Step 5: Develop Your Model

As you develop a model, you’ll want to be able to quickly execute code, see outputs, and make iterative improvements. If you have not done so, please complete Step 3 to start a MATLAB workspace.

In this section, we will use MATLAB to load, explore, and transform some data. After the data has been prepared, we will train a model.

Attention

Be sure to occasionally save your work by clicking the Save & Push All button in Domino.

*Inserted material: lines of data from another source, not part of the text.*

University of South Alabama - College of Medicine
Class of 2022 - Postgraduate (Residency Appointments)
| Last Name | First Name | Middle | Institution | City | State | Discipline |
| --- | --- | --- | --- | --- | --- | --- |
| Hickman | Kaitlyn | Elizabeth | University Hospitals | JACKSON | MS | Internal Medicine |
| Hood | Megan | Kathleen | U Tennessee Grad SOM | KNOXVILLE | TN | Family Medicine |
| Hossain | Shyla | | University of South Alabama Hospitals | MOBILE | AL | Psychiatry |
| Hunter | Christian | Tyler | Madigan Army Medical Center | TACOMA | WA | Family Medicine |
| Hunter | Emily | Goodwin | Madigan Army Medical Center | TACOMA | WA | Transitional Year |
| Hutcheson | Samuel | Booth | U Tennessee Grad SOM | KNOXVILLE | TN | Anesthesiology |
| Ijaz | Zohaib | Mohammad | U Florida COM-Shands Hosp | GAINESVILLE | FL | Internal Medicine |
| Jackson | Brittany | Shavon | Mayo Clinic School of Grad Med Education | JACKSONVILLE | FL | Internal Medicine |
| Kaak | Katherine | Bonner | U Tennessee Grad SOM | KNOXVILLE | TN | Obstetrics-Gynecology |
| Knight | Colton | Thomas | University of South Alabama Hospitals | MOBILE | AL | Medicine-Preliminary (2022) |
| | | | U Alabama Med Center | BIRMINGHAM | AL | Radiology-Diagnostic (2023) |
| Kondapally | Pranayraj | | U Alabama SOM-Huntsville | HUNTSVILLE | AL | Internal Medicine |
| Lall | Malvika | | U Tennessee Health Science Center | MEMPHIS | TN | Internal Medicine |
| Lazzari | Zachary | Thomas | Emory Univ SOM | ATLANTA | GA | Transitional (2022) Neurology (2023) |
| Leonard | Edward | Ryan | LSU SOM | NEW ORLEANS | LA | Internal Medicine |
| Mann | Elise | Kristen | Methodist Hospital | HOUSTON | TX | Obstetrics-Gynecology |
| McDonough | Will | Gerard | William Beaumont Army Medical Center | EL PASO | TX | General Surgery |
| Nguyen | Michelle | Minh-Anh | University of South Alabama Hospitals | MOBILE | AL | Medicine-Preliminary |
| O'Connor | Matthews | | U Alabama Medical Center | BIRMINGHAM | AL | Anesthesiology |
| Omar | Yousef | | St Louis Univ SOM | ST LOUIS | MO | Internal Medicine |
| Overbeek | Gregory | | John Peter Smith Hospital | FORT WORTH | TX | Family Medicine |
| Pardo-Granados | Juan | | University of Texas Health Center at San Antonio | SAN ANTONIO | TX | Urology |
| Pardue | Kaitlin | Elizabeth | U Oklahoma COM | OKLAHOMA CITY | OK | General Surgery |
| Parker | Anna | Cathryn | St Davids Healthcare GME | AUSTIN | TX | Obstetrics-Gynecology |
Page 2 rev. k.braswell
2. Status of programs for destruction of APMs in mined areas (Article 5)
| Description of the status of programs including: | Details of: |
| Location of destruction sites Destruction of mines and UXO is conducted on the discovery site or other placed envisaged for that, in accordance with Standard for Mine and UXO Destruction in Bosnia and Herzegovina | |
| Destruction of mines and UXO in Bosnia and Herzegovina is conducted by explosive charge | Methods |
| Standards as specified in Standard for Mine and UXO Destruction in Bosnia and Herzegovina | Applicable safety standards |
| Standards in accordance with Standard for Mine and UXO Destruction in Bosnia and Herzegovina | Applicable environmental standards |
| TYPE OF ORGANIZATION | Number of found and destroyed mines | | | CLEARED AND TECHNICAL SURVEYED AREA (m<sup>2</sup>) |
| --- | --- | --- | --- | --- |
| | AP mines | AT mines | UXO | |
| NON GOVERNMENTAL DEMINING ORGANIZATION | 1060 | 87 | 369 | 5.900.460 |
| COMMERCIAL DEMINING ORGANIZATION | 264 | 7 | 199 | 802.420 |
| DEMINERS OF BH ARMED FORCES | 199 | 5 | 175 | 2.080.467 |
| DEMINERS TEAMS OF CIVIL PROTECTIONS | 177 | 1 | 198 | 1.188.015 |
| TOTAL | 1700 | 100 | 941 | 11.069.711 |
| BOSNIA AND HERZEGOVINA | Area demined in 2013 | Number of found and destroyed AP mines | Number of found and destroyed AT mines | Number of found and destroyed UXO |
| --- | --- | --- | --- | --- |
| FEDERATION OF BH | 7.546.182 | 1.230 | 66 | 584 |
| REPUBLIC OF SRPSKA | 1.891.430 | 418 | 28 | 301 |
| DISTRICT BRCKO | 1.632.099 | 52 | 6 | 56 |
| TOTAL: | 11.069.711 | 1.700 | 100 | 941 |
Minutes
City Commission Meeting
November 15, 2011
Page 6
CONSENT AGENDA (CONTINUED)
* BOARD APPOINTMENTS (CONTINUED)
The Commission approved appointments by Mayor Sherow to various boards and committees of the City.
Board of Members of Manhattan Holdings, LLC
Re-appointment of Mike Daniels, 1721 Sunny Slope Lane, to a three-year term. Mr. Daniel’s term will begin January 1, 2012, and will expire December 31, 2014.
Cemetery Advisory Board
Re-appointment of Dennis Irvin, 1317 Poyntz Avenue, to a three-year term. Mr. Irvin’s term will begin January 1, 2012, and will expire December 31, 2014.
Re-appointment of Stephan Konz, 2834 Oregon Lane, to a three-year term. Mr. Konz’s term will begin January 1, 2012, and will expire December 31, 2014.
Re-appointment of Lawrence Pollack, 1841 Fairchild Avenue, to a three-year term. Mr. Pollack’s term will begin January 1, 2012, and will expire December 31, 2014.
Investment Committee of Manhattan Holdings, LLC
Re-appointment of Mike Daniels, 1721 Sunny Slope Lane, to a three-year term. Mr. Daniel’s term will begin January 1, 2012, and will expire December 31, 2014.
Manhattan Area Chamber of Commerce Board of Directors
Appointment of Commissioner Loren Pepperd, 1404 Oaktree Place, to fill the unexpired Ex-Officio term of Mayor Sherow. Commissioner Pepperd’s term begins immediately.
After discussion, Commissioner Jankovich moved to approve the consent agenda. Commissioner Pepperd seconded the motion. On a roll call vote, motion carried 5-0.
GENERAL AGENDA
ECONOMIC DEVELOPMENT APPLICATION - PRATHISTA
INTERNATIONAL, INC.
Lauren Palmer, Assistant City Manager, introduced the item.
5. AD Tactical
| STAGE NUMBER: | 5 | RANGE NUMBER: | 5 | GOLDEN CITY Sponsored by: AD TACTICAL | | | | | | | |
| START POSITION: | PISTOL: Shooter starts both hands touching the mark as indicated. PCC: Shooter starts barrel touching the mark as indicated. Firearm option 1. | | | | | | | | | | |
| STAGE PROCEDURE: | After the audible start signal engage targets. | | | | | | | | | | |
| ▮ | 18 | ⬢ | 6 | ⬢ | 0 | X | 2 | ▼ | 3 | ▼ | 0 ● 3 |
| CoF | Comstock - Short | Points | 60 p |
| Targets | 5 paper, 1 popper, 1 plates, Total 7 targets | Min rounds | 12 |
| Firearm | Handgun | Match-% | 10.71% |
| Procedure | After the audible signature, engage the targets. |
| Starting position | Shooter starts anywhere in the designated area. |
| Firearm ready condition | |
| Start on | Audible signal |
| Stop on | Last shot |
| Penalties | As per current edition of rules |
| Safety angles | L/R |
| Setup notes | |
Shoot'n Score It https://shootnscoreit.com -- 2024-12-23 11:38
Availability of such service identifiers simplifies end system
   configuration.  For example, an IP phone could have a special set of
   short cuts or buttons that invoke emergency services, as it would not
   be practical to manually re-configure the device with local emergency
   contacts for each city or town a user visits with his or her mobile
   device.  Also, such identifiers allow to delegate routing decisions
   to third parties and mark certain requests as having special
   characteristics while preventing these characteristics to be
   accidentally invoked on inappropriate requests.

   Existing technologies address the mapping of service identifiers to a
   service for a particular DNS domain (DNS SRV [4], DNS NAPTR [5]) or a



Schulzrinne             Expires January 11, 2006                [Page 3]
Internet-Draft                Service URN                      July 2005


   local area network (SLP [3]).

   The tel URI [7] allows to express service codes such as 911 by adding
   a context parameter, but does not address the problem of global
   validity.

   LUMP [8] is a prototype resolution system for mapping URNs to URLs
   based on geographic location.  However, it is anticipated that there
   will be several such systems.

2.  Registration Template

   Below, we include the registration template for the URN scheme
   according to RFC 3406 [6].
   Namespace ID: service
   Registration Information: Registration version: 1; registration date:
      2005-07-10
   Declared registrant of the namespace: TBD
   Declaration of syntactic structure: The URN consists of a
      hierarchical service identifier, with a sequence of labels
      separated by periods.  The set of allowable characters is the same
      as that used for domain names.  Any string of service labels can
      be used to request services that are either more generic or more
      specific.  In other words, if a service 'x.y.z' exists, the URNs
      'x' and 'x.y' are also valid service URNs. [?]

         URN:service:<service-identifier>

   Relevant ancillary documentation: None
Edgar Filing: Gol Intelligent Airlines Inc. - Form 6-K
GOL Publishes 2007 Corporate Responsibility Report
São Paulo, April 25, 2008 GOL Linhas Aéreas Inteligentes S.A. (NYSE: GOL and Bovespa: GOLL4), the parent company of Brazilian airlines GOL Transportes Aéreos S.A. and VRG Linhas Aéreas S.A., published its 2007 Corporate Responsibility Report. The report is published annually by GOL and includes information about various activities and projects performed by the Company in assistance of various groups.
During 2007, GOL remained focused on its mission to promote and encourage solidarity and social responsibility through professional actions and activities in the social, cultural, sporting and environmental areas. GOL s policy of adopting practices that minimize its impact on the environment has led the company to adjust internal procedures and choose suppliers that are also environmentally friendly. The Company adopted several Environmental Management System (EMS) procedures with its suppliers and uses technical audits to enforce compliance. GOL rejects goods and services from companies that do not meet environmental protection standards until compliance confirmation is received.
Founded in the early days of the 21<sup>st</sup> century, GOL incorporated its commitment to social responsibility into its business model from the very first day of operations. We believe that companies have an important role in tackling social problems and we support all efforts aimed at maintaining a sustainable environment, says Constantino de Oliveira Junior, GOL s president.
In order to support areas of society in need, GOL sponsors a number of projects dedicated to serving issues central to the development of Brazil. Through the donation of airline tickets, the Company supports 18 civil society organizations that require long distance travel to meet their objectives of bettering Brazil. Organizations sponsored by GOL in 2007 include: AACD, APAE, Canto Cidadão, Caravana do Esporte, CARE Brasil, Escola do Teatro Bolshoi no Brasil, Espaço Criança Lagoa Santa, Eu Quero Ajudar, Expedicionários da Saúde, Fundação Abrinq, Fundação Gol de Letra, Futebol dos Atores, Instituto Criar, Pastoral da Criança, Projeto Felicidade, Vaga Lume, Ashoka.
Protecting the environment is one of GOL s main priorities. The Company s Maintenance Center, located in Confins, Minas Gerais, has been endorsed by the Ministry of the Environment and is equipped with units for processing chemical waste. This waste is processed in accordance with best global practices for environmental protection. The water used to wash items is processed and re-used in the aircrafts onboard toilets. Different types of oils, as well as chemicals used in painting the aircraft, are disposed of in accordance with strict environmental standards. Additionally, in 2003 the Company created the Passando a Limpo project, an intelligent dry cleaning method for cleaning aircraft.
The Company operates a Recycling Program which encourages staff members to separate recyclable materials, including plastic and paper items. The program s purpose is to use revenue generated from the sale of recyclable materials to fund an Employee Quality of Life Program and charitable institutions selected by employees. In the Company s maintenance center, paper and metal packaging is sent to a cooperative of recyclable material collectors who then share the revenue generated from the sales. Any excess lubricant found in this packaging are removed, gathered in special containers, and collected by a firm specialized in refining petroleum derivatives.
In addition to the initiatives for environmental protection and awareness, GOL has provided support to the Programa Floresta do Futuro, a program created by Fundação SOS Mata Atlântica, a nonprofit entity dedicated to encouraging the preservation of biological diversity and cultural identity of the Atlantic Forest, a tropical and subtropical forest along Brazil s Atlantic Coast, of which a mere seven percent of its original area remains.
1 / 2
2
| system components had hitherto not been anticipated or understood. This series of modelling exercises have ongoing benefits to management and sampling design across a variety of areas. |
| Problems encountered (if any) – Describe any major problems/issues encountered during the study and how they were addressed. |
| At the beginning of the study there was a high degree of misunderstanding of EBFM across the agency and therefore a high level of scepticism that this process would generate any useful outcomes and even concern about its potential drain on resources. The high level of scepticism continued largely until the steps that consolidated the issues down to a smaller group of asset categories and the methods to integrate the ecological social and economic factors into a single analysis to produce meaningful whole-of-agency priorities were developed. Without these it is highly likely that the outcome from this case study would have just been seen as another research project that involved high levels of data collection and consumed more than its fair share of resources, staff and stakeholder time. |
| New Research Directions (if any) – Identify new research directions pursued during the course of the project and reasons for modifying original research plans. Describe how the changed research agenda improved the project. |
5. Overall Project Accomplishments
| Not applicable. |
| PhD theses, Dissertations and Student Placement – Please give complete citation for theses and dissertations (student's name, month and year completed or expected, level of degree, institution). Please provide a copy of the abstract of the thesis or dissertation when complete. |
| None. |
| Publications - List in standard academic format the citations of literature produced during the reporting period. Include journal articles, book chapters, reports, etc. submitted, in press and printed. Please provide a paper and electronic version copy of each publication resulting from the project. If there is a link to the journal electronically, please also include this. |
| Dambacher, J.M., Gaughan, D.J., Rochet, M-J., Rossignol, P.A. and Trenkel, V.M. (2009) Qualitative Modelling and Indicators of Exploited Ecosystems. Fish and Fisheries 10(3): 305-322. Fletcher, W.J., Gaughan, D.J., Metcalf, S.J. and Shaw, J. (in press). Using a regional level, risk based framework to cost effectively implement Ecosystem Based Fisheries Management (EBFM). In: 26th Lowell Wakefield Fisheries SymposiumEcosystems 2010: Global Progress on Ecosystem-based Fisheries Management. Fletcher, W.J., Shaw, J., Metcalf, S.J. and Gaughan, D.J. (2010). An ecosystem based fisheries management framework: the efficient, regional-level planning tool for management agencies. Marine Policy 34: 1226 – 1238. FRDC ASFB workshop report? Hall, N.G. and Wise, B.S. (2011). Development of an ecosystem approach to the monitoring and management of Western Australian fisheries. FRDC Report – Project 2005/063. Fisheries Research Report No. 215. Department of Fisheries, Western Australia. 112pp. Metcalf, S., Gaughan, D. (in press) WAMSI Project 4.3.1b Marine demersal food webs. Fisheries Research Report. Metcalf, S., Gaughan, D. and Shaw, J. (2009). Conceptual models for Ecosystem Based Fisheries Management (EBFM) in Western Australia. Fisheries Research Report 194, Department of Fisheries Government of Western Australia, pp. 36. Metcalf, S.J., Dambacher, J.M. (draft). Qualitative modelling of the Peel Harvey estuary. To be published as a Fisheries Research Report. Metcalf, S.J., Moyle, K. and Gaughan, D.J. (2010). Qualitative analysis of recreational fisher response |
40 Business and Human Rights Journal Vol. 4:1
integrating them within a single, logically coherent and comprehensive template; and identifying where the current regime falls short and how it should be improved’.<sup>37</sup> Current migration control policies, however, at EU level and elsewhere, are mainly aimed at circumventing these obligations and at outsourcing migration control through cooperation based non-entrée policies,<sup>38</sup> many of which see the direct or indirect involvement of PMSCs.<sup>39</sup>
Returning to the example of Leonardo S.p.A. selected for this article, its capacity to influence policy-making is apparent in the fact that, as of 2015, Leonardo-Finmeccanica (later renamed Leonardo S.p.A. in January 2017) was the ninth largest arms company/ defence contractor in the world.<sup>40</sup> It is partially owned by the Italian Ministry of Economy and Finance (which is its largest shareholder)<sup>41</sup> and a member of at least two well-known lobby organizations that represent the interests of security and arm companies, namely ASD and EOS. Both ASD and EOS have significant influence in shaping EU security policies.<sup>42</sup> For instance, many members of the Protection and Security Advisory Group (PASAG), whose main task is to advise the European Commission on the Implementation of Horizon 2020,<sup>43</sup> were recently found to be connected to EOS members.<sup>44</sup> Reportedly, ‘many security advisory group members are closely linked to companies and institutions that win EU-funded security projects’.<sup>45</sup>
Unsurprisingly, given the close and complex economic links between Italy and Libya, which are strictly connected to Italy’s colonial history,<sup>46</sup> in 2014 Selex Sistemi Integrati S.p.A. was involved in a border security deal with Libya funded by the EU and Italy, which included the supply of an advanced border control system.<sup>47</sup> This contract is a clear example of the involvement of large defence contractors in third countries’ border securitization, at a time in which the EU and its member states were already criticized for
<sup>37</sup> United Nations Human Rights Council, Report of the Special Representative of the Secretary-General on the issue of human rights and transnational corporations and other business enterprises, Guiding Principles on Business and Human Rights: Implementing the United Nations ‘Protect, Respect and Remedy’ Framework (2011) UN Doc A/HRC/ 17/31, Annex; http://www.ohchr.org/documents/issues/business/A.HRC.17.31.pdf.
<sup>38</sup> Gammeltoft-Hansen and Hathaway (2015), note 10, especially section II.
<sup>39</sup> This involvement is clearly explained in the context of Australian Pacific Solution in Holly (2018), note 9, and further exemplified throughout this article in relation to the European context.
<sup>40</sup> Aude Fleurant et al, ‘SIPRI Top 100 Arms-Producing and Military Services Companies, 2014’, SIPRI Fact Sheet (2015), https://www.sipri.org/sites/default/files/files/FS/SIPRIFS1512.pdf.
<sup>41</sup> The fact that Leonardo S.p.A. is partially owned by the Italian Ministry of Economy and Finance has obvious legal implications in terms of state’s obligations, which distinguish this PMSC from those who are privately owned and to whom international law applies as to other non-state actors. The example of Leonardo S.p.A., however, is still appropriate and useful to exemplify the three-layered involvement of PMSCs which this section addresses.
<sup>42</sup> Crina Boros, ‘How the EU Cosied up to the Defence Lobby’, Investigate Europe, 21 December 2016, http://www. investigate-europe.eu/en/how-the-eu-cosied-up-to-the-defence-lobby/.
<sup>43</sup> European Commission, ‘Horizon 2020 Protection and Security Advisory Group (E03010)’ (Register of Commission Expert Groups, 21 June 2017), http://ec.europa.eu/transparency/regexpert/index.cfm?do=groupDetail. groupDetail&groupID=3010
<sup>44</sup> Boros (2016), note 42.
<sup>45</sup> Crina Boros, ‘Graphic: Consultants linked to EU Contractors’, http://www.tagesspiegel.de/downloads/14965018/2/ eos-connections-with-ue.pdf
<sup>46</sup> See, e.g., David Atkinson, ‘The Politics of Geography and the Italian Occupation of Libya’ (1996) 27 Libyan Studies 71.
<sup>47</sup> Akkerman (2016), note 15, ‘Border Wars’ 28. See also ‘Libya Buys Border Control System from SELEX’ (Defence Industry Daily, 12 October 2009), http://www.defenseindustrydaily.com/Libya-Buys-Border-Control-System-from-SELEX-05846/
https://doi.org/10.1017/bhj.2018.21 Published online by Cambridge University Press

Step 5.1: Load and Explore the Dataset

  1. Be sure you have downloaded and saved the tegel.csv dataset from Step 4 in this walkthrough. You should see the file in your Current Browser file navigator.

Current Folder MATLAB

  1. Use the New menu in the MATLAB desktop to create a new MATLAB Live Script. Save it as ber_hot_weather.mlx.

Tegel file

  1. Examine the file by typing the following command into your Live Script:

    opts = detectImportOptions('tegel.csv');
    
  2. Next, load tegel.csv into MATLAB. The file has four columns we want to keep (the rest we can ignore):

    • Date – date the temperature was read
    • PRCP – total precipitation for the day
    • TMIN – lowest temperature measured that day
    • TMAX – highest temperature measured that day

Run the following command to specify these columns when loading the file and to assign data types to them. This command will also load the data using the readtable() function, giving it the import options object as a second argument:

opts.SelectedVariableNames = {'DATE', 'PRCP', 'TMIN', 'TMAX'};
opts = setvartype(opts, {'DATE','PRCP','TMIN','TMAX'},{'datetime','double', 'double', 'double'});
berWeatherTbl = readtable("tegel.csv", opts);
head(berWeatherTbl)

The result of running this command should look similar to the following:

Result of loading

  1. Create a new section in your script by clicking the Section Break button.

Section Break Button

In this section, we’ll format the dates into a Year/Month/Day format and store each field as a table variable. This will help with examining the data. Run the following command:

[berWeatherTbl.year, berWeatherTbl.month, berWeatherTbl.day] = ymd(berWeatherTbl.DATE);

To speed up processing of the data, our data set will be limited to temperatures between January 2000 and December 2019 (currently, the last full year of data), inclusive. Let’s remove the rows with data outside that range.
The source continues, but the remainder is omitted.